**WHAT TO DO:** Reproduce in full, word for word, the text below on modularity in the Badger architecture.

======== EXTRACT TO READ

By Jaroslav Vítků
Usually, in Deep Learning, the tasks are solved by a big monolithic Artificial Neural Network.
Compared to this, one of the properties of the Badger architecture is modularity: instead of using one big neural network, the Badger should be composed of many small Experts which solve the whole task in a collaborative manner. Further assumption is that these Experts share the weights, therefore are identical at the beginning.
Despite the fact that this approach introduces several complications, it has many benefits as well.
Several benefits of modularity include:
- System is able to dynamically change its size based on the task, therefore Badger should be able to solve tasks normal ANNs are not able to solve.
- Scaling with number of Experts: we should be able to train on small scale of problem (e.g. small num. Experts) and then deploy to big scale.
- Modular policies should generalize better (e.g. [Goyal et al, 2020], [Greff et al, 2017]).
This article uses simple experiments to illustrates the following topics:
- Ability to train on small version of the task and then being able to deploy to modified versions of the tasks without changing the Expert policy (weights). Policies trained on small robots generalize to robots of different size and/or shape.

================
======== PROVIDED INFORMATION

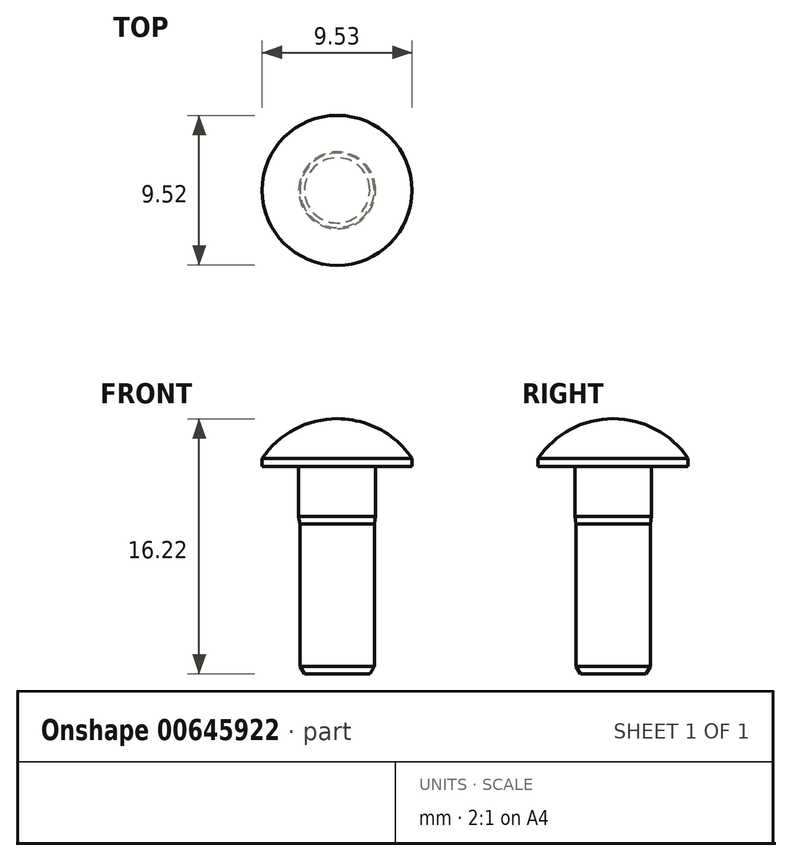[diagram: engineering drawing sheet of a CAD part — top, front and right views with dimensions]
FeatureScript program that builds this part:
annotation { "Feature Type Name" : "Feature", "Feature Type Description" : "" }
export const myFeature = defineFeature(function(context is Context, id is Id, definition is map)
    precondition{}
    {
        {
            var Q0;
            Q0=qCreatedBy(makeId("Front.planeOp"),FACE);
            var sketch = newSketch(context, id + "F0", { "sketchPlane" : qUnion([Q0])});
            skLineSegment(sketch, "E0", {"start": v(0, 0) * mm, "end": v(0, 0.5) * mm});
            skArc(sketch, "E1", {"start": v(4.76, 3.02) * mm, "mid": v(2.07, 2.35) * mm, "end": v(0, 0.5) * mm});
            skLineSegment(sketch, "E2", {"start": v(4.76, 3.02) * mm, "end": v(7.96, 3.02) * mm, "construction": true});
            skLineSegment(sketch, "E3", {"start": v(0, 0) * mm, "end": v(2.32, 0) * mm});
            skLineSegment(sketch, "E4", {"start": v(2.32, 0) * mm, "end": v(2.32, -3.18) * mm});
            skLineSegment(sketch, "E5", {"start": v(2.32, -3.18) * mm, "end": v(2.4, -3.68) * mm});
            skLineSegment(sketch, "E6", {"start": v(2.4, -3.68) * mm, "end": v(2.4, -12.7) * mm});
            skLineSegment(sketch, "E7", {"start": v(2.4, -12.7) * mm, "end": v(2.69, -13.2) * mm});
            skLineSegment(sketch, "E8", {"start": v(2.69, -13.2) * mm, "end": v(4.76, -13.2) * mm});
            skLineSegment(sketch, "E9", {"start": v(4.76, 3.02) * mm, "end": v(4.76, 0) * mm});
            skLineSegment(sketch, "E10", {"start": v(4.76, 0) * mm, "end": v(4.76, -13.2) * mm});
            skSolve(sketch);
        }
        {
            var Q0;
            Q0 = qSketchRegion(id + "F0", true);
            var Q1;
            Q1=sQuery(id+"F0.wireOp",EDGE,"E10");
            revolve(context, id + "F1", {"entities" : qUnion([Q0]), "axis" : qUnion([Q1]), "revolveType" : RevolveType.FULL});
        }
    });
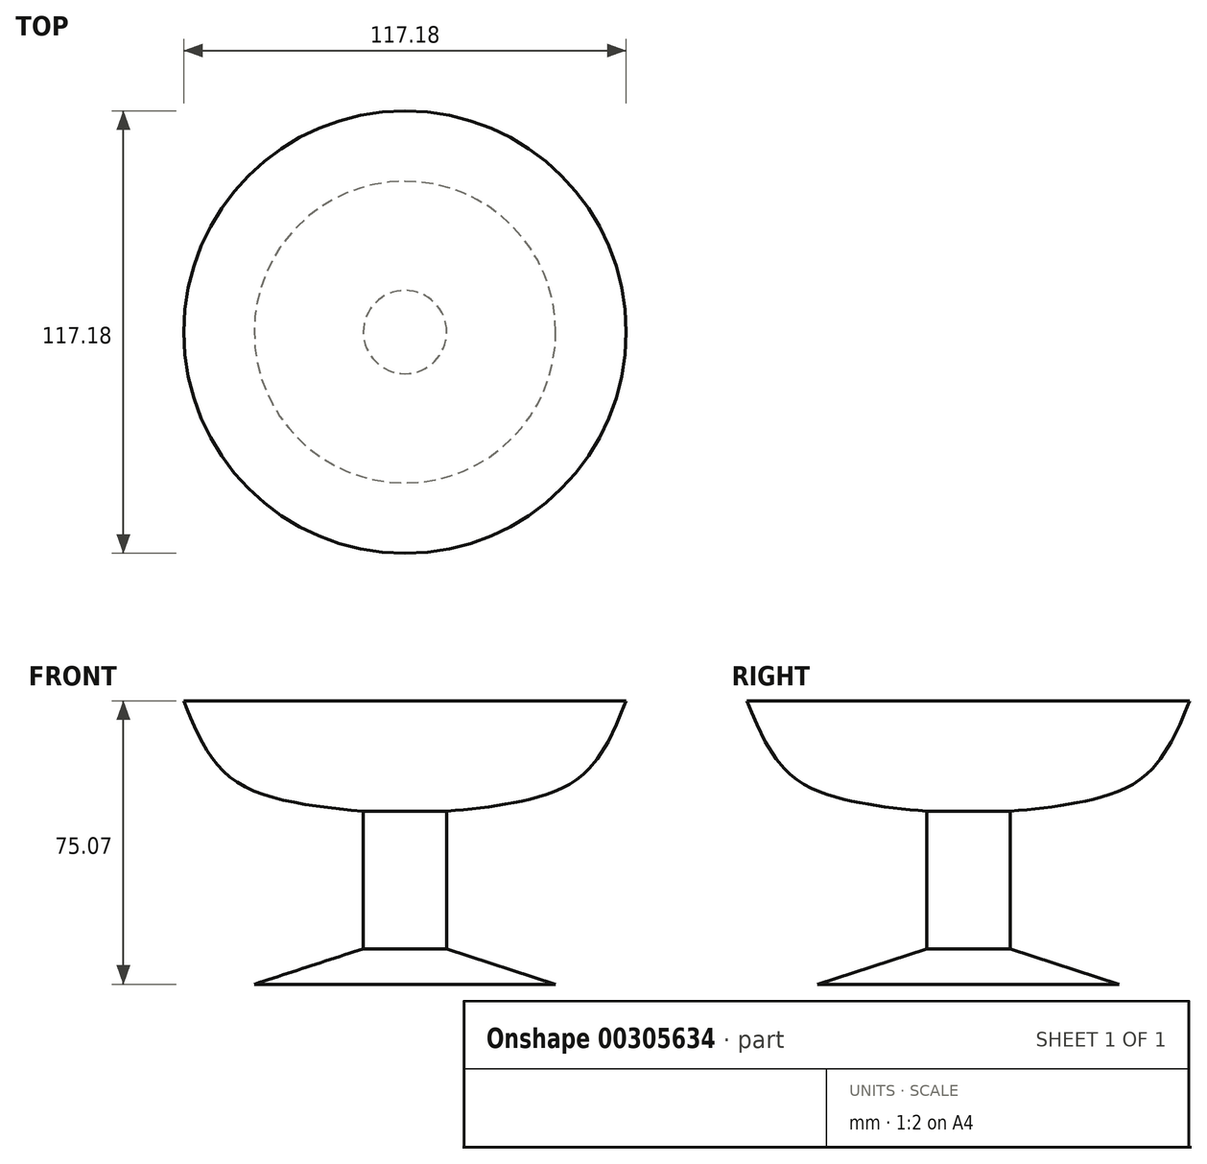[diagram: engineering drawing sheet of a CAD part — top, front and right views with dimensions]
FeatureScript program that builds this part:
annotation { "Feature Type Name" : "Feature", "Feature Type Description" : "" }
export const myFeature = defineFeature(function(context is Context, id is Id, definition is map)
    precondition{}
    {
        {
            var Q0;
            Q0=qCreatedBy(makeId("Front.planeOp"),FACE);
            var sketch = newSketch(context, id + "F0", { "sketchPlane" : qUnion([Q0])});
            skLineSegment(sketch, "E0", {"start": v(0, 0) * mm, "end": v(0, 75.07) * mm});
            skLineSegment(sketch, "E1", {"start": v(0, 75.07) * mm, "end": v(58.59, 75.07) * mm});
            skLineSegment(sketch, "E2", {"start": v(0, 0) * mm, "end": v(39.92, 0) * mm});
            skLineSegment(sketch, "E3", {"start": v(39.92, 0) * mm, "end": v(11.04, 9.4) * mm});
            skLineSegment(sketch, "E4", {"start": v(11.04, 9.4) * mm, "end": v(11.04, 45.78) * mm});
            skFitSpline(sketch, "E5", {"points": [v(11.04, 45.78) * mm, v(45.5, 54.23) * mm, v(58.59, 75.07) * mm], "startDerivative": vector(72.56, 7.19) * mm, "endDerivative": vector(20.97, 52.78) * mm});
            skSolve(sketch);
        }
        {
            var Q0;
            Q0 = qSketchRegion(id + "F0", true);
            var Q1;
            Q1=sQuery(id+"F0.wireOp",EDGE,"E0");
            revolve(context, id + "F1", {"entities" : qUnion([Q0]), "axis" : qUnion([Q1]), "revolveType" : RevolveType.FULL});
        }
    });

================

**RESPONSE FOR THIS EXERCISE:**
By Jaroslav Vítků
Usually, in Deep Learning, the tasks are solved by a big monolithic Artificial Neural Network.
Compared to this, one of the properties of the Badger architecture is modularity: instead of using one big neural network, the Badger should be composed of many small Experts which solve the whole task in a collaborative manner. Further assumption is that these Experts share the weights, therefore are identical at the beginning.
Despite the fact that this approach introduces several complications, it has many benefits as well.
Several benefits of modularity include:
- System is able to dynamically change its size based on the task, therefore Badger should be able to solve tasks normal ANNs are not able to solve.
- Scaling with number of Experts: we should be able to train on small scale of problem (e.g. small num. Experts) and then deploy to big scale.
- Modular policies should generalize better (e.g. [Goyal et al, 2020], [Greff et al, 2017]).
This article uses simple experiments to illustrates the following topics:
- Ability to train on small version of the task and then being able to deploy to modified versions of the tasks without changing the Expert policy (weights). Policies trained on small robots generalize to robots of different size and/or shape.